A um movimento rápido do Tenente eu me levantei e disparei. Meu tiro pegou em cheio o peito do alemão grandalhão enquanto o Tenente estava enfiando sua faca nas costas do outro soldado. De repente o inesperado aconteceu. O alemão que havia levado o tiro no peito começou a se levantar. Ele foi ate o Tenente e o pegou pelo colarinho. Eles começaram brigar. O Tenente olhou pra mim e disse para que eu corresse com o soldado ferido. Eu fiquei paralisado. Como ele estava vivo? Eu o acertei no meio do peito!
O Alemão virou o Tenente de costas para mim para que ele pudesse me ver. E eu pude ler em seus olhos - “Você é o próximo!”. O Tenente chutava o alemão mas parecia que ele não sentia nada, tamanho era seu ódio. De repente meus olhos se desviaram dos olhos do alemão e pararam nas costas do Tenente. Não podia acreditar naquilo que estava vendo. Pisquei os olhos e olhei novamente. Havia um buraco em suas costas pelo qual entraria tranqüilamente a mão de um homem! Ele estava ferido esse tempo todo e não havia dito nada. O Tenente gritou novamente: - Corra!!! É uma ordem!!

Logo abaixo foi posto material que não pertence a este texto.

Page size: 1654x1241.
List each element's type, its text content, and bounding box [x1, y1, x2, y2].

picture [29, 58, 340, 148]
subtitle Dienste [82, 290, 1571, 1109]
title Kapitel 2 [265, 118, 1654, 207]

Eu peguei meu soldado ferido e sai correndo pela porta lateral do celeiro. O dia já estava amanhecendo e uma neblina forte cobria toda cidade. Corri o máximo que eu pude com o soldado ferido nas minhas costas. Sempre dando olhadas rápidas para trás, corri ate não enxergar mais a vila . Eu não conseguia ver nada. Tudo era neblina.
De repente ouvi armas engatilhando. - “É o meu fim” – pensei. Ouvi uma voz gritar: - “Flash!” – Num primeiro momento não entendi, mas quando a voz repetiu aquela palavra entendi. Era um código para identificar nossos aliados. – “Thunder!” – respondi.
Era meu pelotão.
Durante aquela manhã ficamos acampados esperando que a neblina passasse. Os homens me disseram que pouco tempo depois de nós entrarmos na vila a neblina apareceu. Eles ouviram tiros durante toda à noite, mas não conseguiam achar a vila por causa da neblina. Do total de doze homens que foram até a vila, apenas eu e o soldado ferido conseguimos voltar. Falei sobre o Tenente que havia encontrado, mas ninguém sabia nada sobre Rangers naquela região e o único que poderia ser minha testemunha não tinha visto esse Tenente Paiz em nenhuma das vezes em que estava acordado.

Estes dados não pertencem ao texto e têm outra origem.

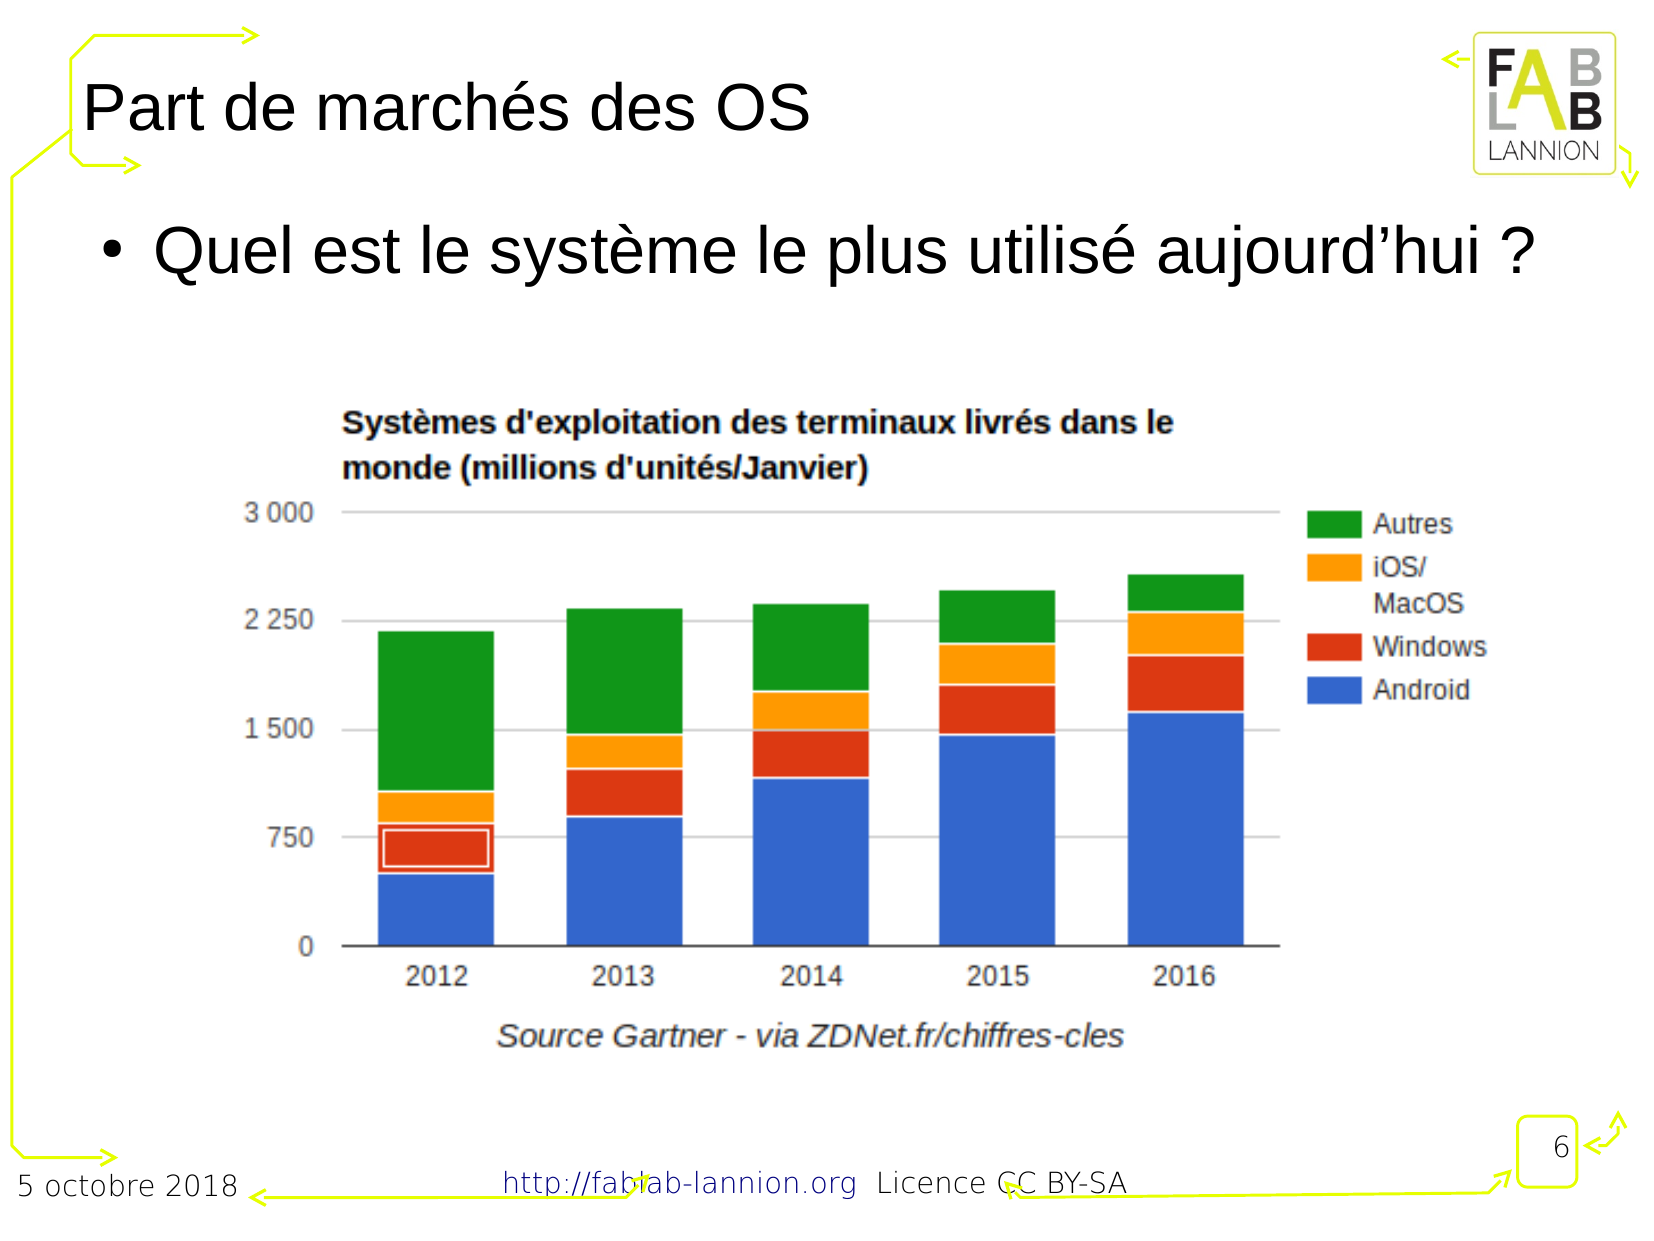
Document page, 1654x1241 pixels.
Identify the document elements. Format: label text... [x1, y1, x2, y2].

list Quel est le système le plus utilisé aujourd’hui ? [82, 212, 1571, 497]
title Part de marchés des OS [82, 49, 1441, 166]
picture [206, 497, 1517, 1075]
picture [1470, 29, 1619, 178]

Por volta das 13h00 a neblina se dissipou e para o espanto de todos só havia escombros do que um dia havia sido uma vila. Nada. Passamos por ela e não encontramos nem sinal de alemães, aliados ou de corpos. Nem uma casa em pé. Só o poço restava no centro da vila.
Depois de concluída nossa missão, perguntei para meus superiores a respeito do Tenente Paiz dos Rangers e eles também disseram não saber nada a respeito disso. – “Talvez ele tenha se perdido” – disse um de meus superiores.
Quando a guerra terminou e eu voltei para casa continuei intrigado com a aquela história. Procurei por um jornalista que cobria as matérias sobre a guerra e que também havia estado na Normandia naquele mesmo período. Ele disse que iria pesquisar a respeito.
Alguns meses depois ele voltou dizendo que a vila da qual eu não sabia o nome, havia existido há muito tempo atrás e que durante a segunda guerra ela já não existia. Ela havia sido destruída durante a primeira guerra mundial em um confronto entre um regimento alemão e um regimento dos Rangers.
Sobre o Tenente, ele disse que o corpo do Tenente Paiz nunca foi encontrado e que ele foi dado como morto em combate naquela vila durante o confronto que destruiu a cidade.